Pese a la persecución, a los intentos de Uribe por no dejar entrar al Comité a las cárceles, a la estigmatización y a las trabas burocráticas aún en épocas en las que se firman y se negocian acuerdos de paz, el Comité de Solidaridad nunca ha contemplado descartar su labor humanitaria.

Esa difícil y peligrosa misión le ha otorgado un reconocimiento a nivel internacional y una legitimidad a nivel nacional. Pues la filantropía ha sido complementada con el acompañamiento permanente al movimiento social; disputas mesiánicas como la verdad y la justicia; además de exigir que se replanteen las políticas criminales con las que el Estado ha intentado históricamente reprender al colombiano que reclama sus derechos.

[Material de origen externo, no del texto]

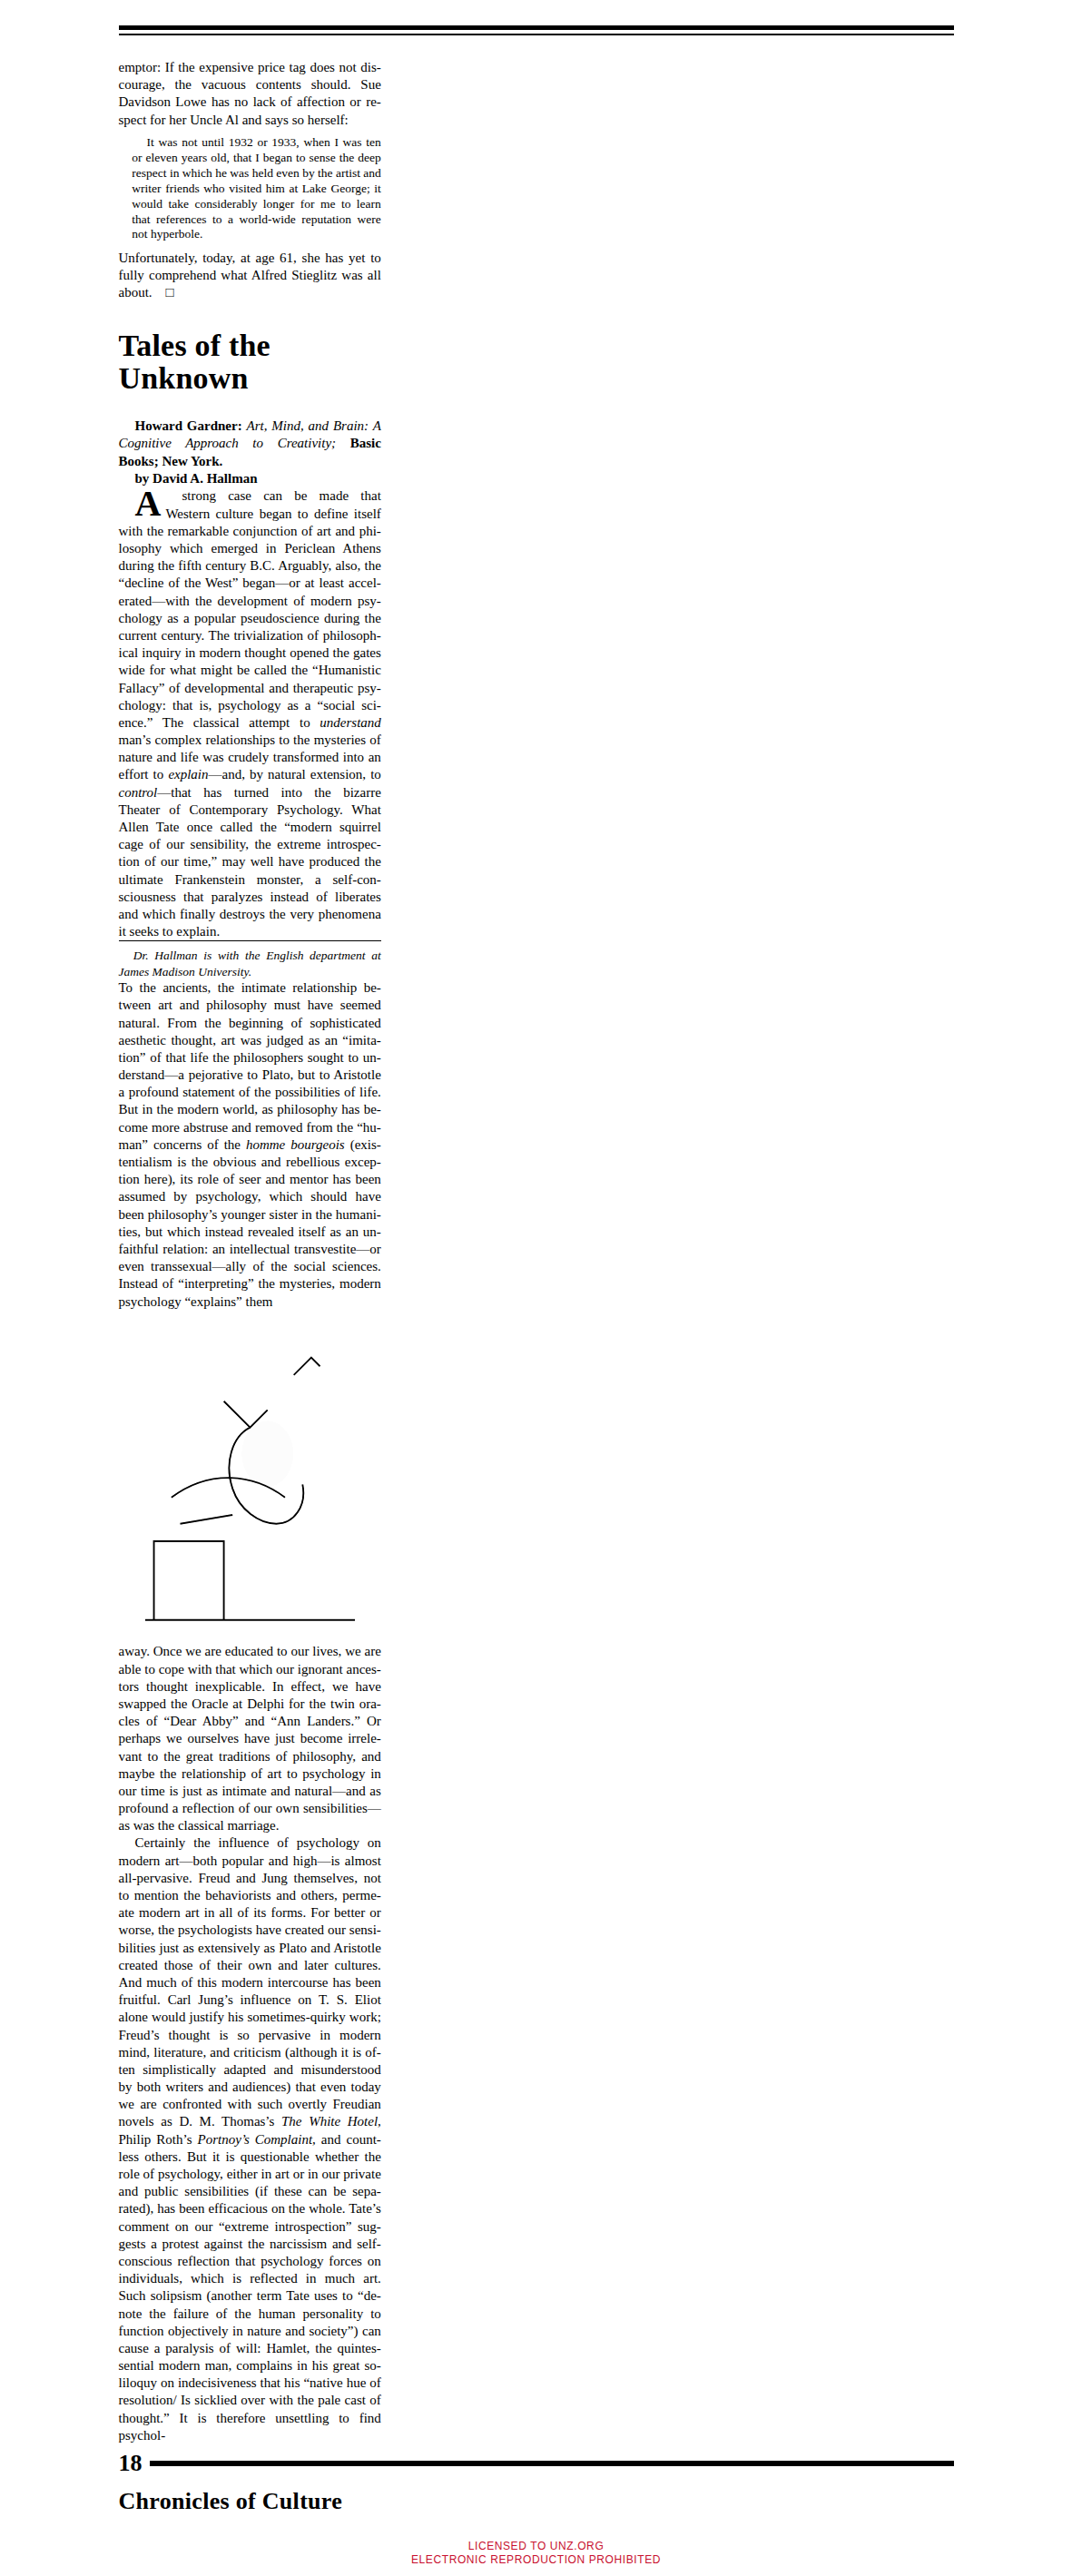emptor: If the expensive price tag does not discourage, the vacuous contents should. Sue Davidson Lowe has no lack of affection or respect for her Uncle Al and says so herself:
It was not until 1932 or 1933, when I was ten or eleven years old, that I began to sense the deep respect in which he was held even by the artist and writer friends who visited him at Lake George; it would take considerably longer for me to learn that references to a world-wide reputation were not hyperbole.
Unfortunately, today, at age 61, she has yet to fully comprehend what Alfred Stieglitz was all about. □
Tales of the Unknown
Howard Gardner: Art, Mind, and Brain: A Cognitive Approach to Creativity; Basic Books; New York.
by David A. Hallman
A strong case can be made that Western culture began to define itself with the remarkable conjunction of art and philosophy which emerged in Periclean Athens during the fifth century B.C. Arguably, also, the “decline of the West” began—or at least accelerated—with the development of modern psychology as a popular pseudoscience during the current century. The trivialization of philosophical inquiry in modern thought opened the gates wide for what might be called the “Humanistic Fallacy” of developmental and therapeutic psychology: that is, psychology as a “social science.” The classical attempt to understand man’s complex relationships to the mysteries of nature and life was crudely transformed into an effort to explain—and, by natural extension, to control—that has turned into the bizarre Theater of Contemporary Psychology. What Allen Tate once called the “modern squirrel cage of our sensibility, the extreme introspection of our time,” may well have produced the ultimate Frankenstein monster, a self-consciousness that paralyzes instead of liberates and which finally destroys the very phenomena it seeks to explain.
Dr. Hallman is with the English department at James Madison University.
To the ancients, the intimate relationship between art and philosophy must have seemed natural. From the beginning of sophisticated aesthetic thought, art was judged as an “imitation” of that life the philosophers sought to understand—a pejorative to Plato, but to Aristotle a profound statement of the possibilities of life. But in the modern world, as philosophy has become more abstruse and removed from the “human” concerns of the homme bourgeois (existentialism is the obvious and rebellious exception here), its role of seer and mentor has been assumed by psychology, which should have been philosophy’s younger sister in the humanities, but which instead revealed itself as an unfaithful relation: an intellectual transvestite—or even transsexual—ally of the social sciences. Instead of “interpreting” the mysteries, modern psychology “explains” them
away. Once we are educated to our lives, we are able to cope with that which our ignorant ancestors thought inexplicable. In effect, we have swapped the Oracle at Delphi for the twin oracles of “Dear Abby” and “Ann Landers.” Or perhaps we ourselves have just become irrelevant to the great traditions of philosophy, and maybe the relationship of art to psychology in our time is just as intimate and natural—and as profound a reflection of our own sensibilities—as was the classical marriage.
Certainly the influence of psychology on modern art—both popular and high—is almost all-pervasive. Freud and Jung themselves, not to mention the behaviorists and others, permeate modern art in all of its forms. For better or worse, the psychologists have created our sensibilities just as extensively as Plato and Aristotle created those of their own and later cultures. And much of this modern intercourse has been fruitful. Carl Jung’s influence on T. S. Eliot alone would justify his sometimes-quirky work; Freud’s thought is so pervasive in modern mind, literature, and criticism (although it is often simplistically adapted and misunderstood by both writers and audiences) that even today we are confronted with such overtly Freudian novels as D. M. Thomas’s The White Hotel, Philip Roth’s Portnoy’s Complaint, and countless others. But it is questionable whether the role of psychology, either in art or in our private and public sensibilities (if these can be separated), has been efficacious on the whole. Tate’s comment on our “extreme introspection” suggests a protest against the narcissism and self-conscious reflection that psychology forces on individuals, which is reflected in much art. Such solipsism (another term Tate uses to “denote the failure of the human personality to function objectively in nature and society”) can cause a paralysis of will: Hamlet, the quintessential modern man, complains in his great soliloquy on indecisiveness that his “native hue of resolution/ Is sicklied over with the pale cast of thought.” It is therefore unsettling to find psychol-
18
Chronicles of Culture
LICENSED TO UNZ.ORG
ELECTRONIC REPRODUCTION PROHIBITED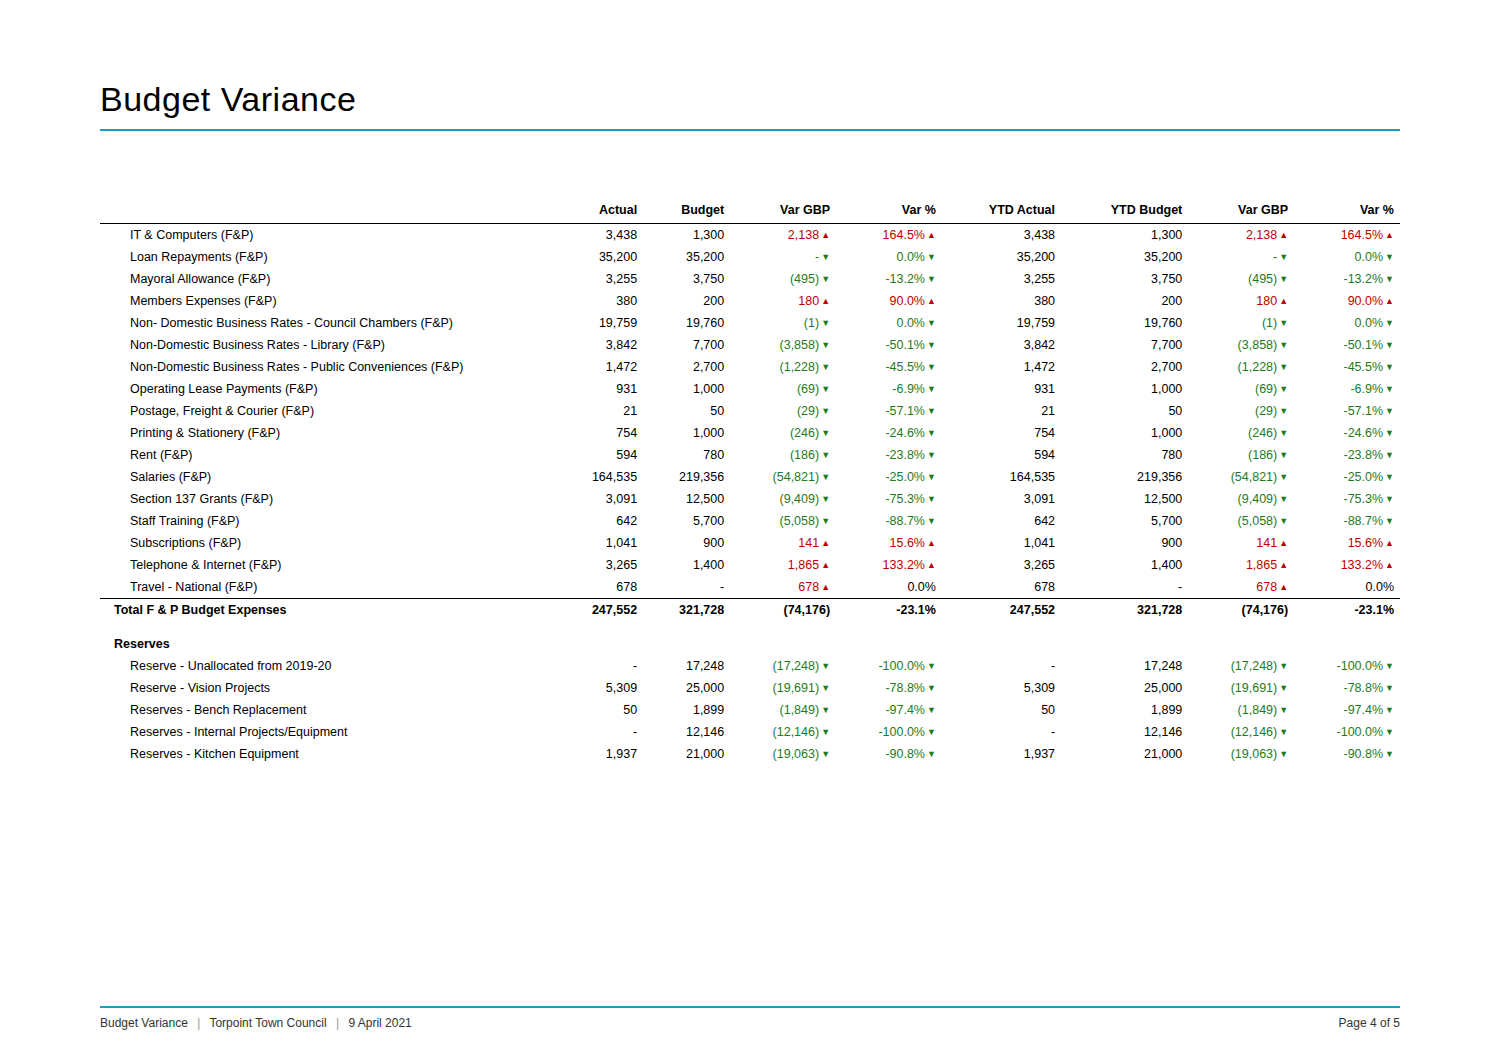Budget Variance
| | Actual | Budget | Var GBP | Var % | YTD Actual | YTD Budget | Var GBP | Var % |
| --- | --- | --- | --- | --- | --- | --- | --- | --- |
| IT & Computers (F&P) | 3,438 | 1,300 | 2,138 | 164.5% | 3,438 | 1,300 | 2,138 | 164.5% |
| Loan Repayments (F&P) | 35,200 | 35,200 | - | 0.0% | 35,200 | 35,200 | - | 0.0% |
| Mayoral Allowance (F&P) | 3,255 | 3,750 | (495) | -13.2% | 3,255 | 3,750 | (495) | -13.2% |
| Members Expenses (F&P) | 380 | 200 | 180 | 90.0% | 380 | 200 | 180 | 90.0% |
| Non- Domestic Business Rates - Council Chambers (F&P) | 19,759 | 19,760 | (1) | 0.0% | 19,759 | 19,760 | (1) | 0.0% |
| Non-Domestic Business Rates - Library (F&P) | 3,842 | 7,700 | (3,858) | -50.1% | 3,842 | 7,700 | (3,858) | -50.1% |
| Non-Domestic Business Rates - Public Conveniences (F&P) | 1,472 | 2,700 | (1,228) | -45.5% | 1,472 | 2,700 | (1,228) | -45.5% |
| Operating Lease Payments (F&P) | 931 | 1,000 | (69) | -6.9% | 931 | 1,000 | (69) | -6.9% |
| Postage, Freight & Courier (F&P) | 21 | 50 | (29) | -57.1% | 21 | 50 | (29) | -57.1% |
| Printing & Stationery (F&P) | 754 | 1,000 | (246) | -24.6% | 754 | 1,000 | (246) | -24.6% |
| Rent (F&P) | 594 | 780 | (186) | -23.8% | 594 | 780 | (186) | -23.8% |
| Salaries (F&P) | 164,535 | 219,356 | (54,821) | -25.0% | 164,535 | 219,356 | (54,821) | -25.0% |
| Section 137 Grants (F&P) | 3,091 | 12,500 | (9,409) | -75.3% | 3,091 | 12,500 | (9,409) | -75.3% |
| Staff Training (F&P) | 642 | 5,700 | (5,058) | -88.7% | 642 | 5,700 | (5,058) | -88.7% |
| Subscriptions (F&P) | 1,041 | 900 | 141 | 15.6% | 1,041 | 900 | 141 | 15.6% |
| Telephone & Internet (F&P) | 3,265 | 1,400 | 1,865 | 133.2% | 3,265 | 1,400 | 1,865 | 133.2% |
| Travel - National (F&P) | 678 | - | 678 | 0.0% | 678 | - | 678 | 0.0% |
| Total F & P Budget Expenses | 247,552 | 321,728 | (74,176) | -23.1% | 247,552 | 321,728 | (74,176) | -23.1% |
| Reserves |
| Reserve - Unallocated from 2019-20 | - | 17,248 | (17,248) | -100.0% | - | 17,248 | (17,248) | -100.0% |
| Reserve - Vision Projects | 5,309 | 25,000 | (19,691) | -78.8% | 5,309 | 25,000 | (19,691) | -78.8% |
| Reserves - Bench Replacement | 50 | 1,899 | (1,849) | -97.4% | 50 | 1,899 | (1,849) | -97.4% |
| Reserves - Internal Projects/Equipment | - | 12,146 | (12,146) | -100.0% | - | 12,146 | (12,146) | -100.0% |
| Reserves - Kitchen Equipment | 1,937 | 21,000 | (19,063) | -90.8% | 1,937 | 21,000 | (19,063) | -90.8% |
Budget Variance | Torpoint Town Council | 9 April 2021
Page 4 of 5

— En Colombia no hay una organización que haga lo que nosotros hacemos. Tal vez el acompañamiento a sindicatos y a las organizaciones que hacen resistencia en los territorios. Pero el trabajo que el Comité hace en cárcel, nadie lo hace —me dice Flor con mucho convencimiento, pero sin vanidad alguna.

—¿Después de 50 años por qué siguen visitando presos políticos en las cárceles?

— Cuando me tocó salir corriendo, nunca había sentido una cosa como la que sentí ese día, a mí me dolió mucho mi familia, y segundo el Comité. Yo cada vez que digo que me voy a ir del Comité, digo que el cordón umbilical sigue pegado, no puedo… mire que ya van 47 años y no he sido capaz de irme. Yo creo que nuestra labor es muy política. Es un reconocimiento a quienes dan una pelea en este país por unas mejores condiciones de vida, y creo que acompañar eso es muy bonito. El permanecer en este trabajo es por eso, porque uno ve que se necesita, yo lo hago con mucho cariño y la verdad siento que la gente necesita que uno haga cosas como esas.

Aunque el anhelo profundo de Flor, como el de tantos, es que el país cambie, ella misma reconoce que no se vislumbran unos cambios profundos en el mediano plazo. Por lo tanto, aunque no lo quiera, el Comité de Solidaridad con los Presos Políticos seguirá siendo necesario por muchos más años para que el Estado no pueda prohibir el derecho a la solidaridad.